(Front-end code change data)
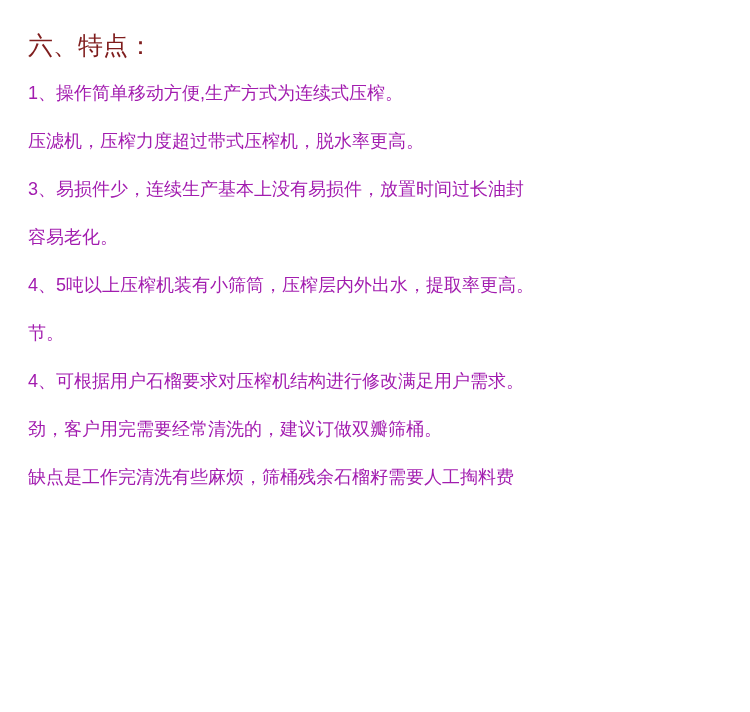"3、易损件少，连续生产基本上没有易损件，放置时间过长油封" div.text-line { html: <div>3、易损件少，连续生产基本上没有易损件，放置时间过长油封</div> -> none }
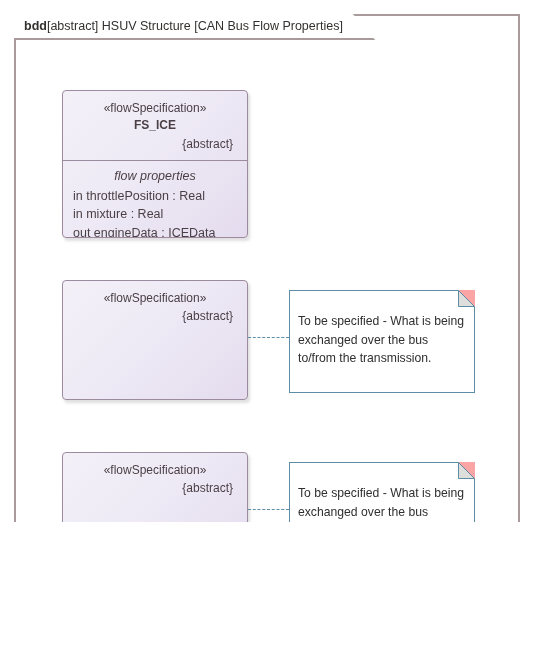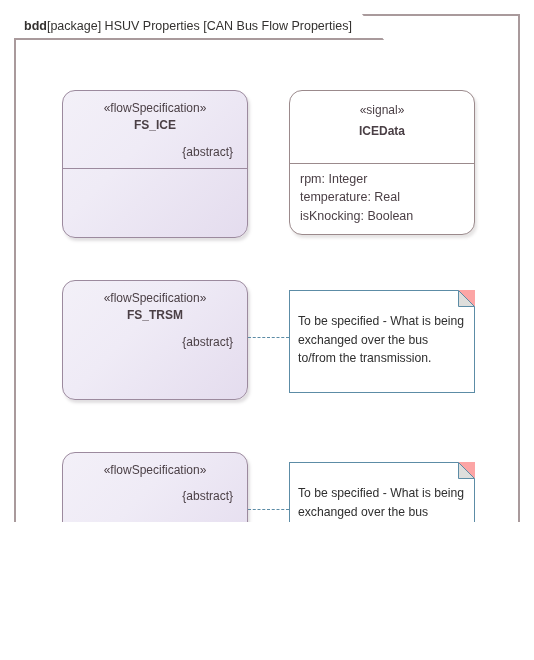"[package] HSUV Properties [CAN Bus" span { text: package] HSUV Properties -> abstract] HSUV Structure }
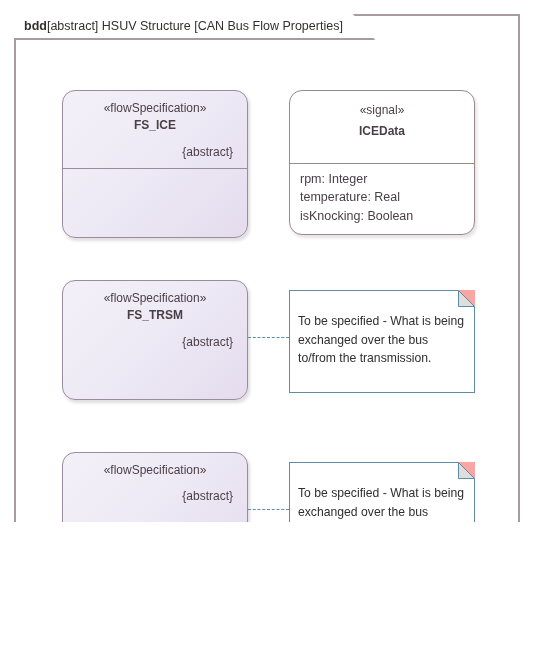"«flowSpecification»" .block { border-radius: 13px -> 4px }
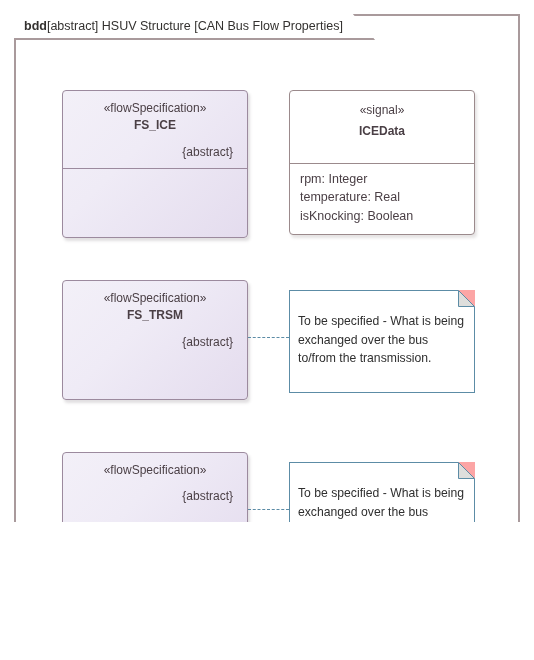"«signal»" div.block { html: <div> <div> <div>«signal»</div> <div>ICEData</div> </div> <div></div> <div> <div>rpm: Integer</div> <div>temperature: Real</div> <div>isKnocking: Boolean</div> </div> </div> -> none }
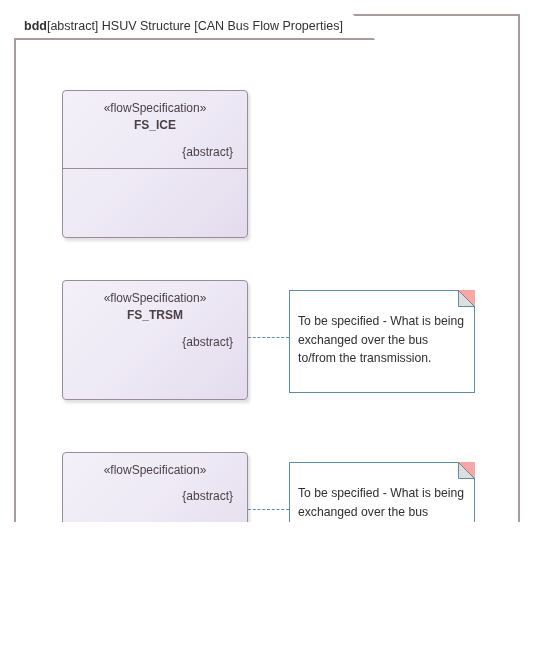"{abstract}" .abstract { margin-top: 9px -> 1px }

● Exercise prompt
Leave every image out and retype the entries above word for word.

● Response to the task
"3、易损件少，连续生产基本上没有易损件，放置时间过长油封" div.text-line { html: <div>3、易损件少，连续生产基本上没有易损件，放置时间过长油封</div> -> none }
"[package] HSUV Properties [CAN Bus" span { text: package] HSUV Properties -> abstract] HSUV Structure }
"«flowSpecification»" .block { border-radius: 13px -> 4px }
"«signal»" div.block { html: <div> <div> <div>«signal»</div> <div>ICEData</div> </div> <div></div> <div> <div>rpm: Integer</div> <div>temperature: Real</div> <div>isKnocking: Boolean</div> </div> </div> -> none }
"{abstract}" .abstract { margin-top: 9px -> 1px }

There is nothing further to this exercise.